> _TO DO_: Wherever a line in the records below contains "cell", copy that line.

_ _ _ _ _

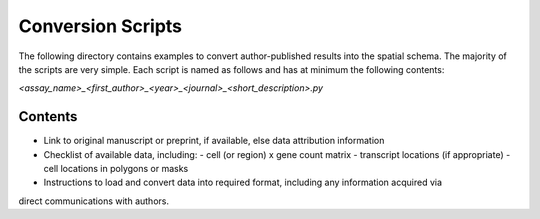 Conversion Scripts
==================

The following directory contains examples to convert author-published results into the spatial
schema. The majority of the scripts are very simple. Each script is named as follows and has
at minimum the following contents:

`<assay_name>_<first_author>_<year>_<journal>_<short_description>.py`

Contents
--------

- Link to original manuscript or preprint, if available, else data attribution information
- Checklist of available data, including:
  - cell (or region) x gene count matrix
  - transcript locations (if appropriate)
  - cell locations in polygons or masks
- Instructions to load and convert data into required format, including any information acquired via
direct communications with authors.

_ _ _ _ _

> _RESULT FOR THIS EXERCISE_:
  - cell (or region) x gene count matrix
  - cell locations in polygons or masks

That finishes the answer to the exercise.